Speaking from Montreal, Professor Masters stated that the outcome for patients in the extension study provided confirmatory and new evidence that MPACs such as PBT-1 may form the next generation of agents for the treatment of Alzheimer’s by slowing or stopping the disease rather than just dealing with the symptoms.
Dr Sam Gandy, Director of the Farber Institute for Neurosciences at Thomas Jefferson University, Philadelphia, commented: “This PBT-1 (clioquinol) extension study reaffirms the safety and possible efficacy of this new class of drug for Alzheimer's disease. It will now be important to confirm the trend toward benefit in a larger trial with sufficient numbers of subjects to establish statistical significance. “Overall, anti-amyloid, “plaque-busting” drugs such as PBT-1 (clioquinol) provide a powerful approach toward proof of principle regarding the relationship between amyloid and cognitive decline in Alzheimer's disease," said Dr Gandy.
The biannual Symposium on Advances in Alzheimer's Disease is organized by the Southern Illinois University (SIU) School of Medicine in Springfield, Illinois, the Department of Geriatrics at the Hopitaux Universitaires de Geneve, Switzerland, and the McGill University Faculty of Medicine in Montreal, Quebec.
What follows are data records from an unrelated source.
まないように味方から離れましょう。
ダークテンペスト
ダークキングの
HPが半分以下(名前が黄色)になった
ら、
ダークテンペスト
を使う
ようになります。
Recently (March 26) Prana announced that Forbes.com had added PBT-1 to its list of “neurological drugs to watch”, highlighting the most promising experimental drugs to treat diseases of the brain and nervous system. Prana also recently announced (7 April) that a publication in the Journal of Neuroscience added further support to Prana’s theory that metals in the brain, rather than proteins on their own, are responsible for the pathology of Alzheimer’s Disease and that attenuating the action of these metals, with drugs like PBT-1, may hold the key to effective therapeutic intervention.
PBT-1, also called clioquinol, is an example of a Metal Protein Attenuating Compound or MPAC. It is a small molecule that binds metal ions. Due to its small size and solubility in lipid, PBT-1 is able to enter the brain from the bloodstream and bind to zinc. This action can remove the zinc already bound to amyloid beta and bind free zinc to prevent its association with amyloid beta protein.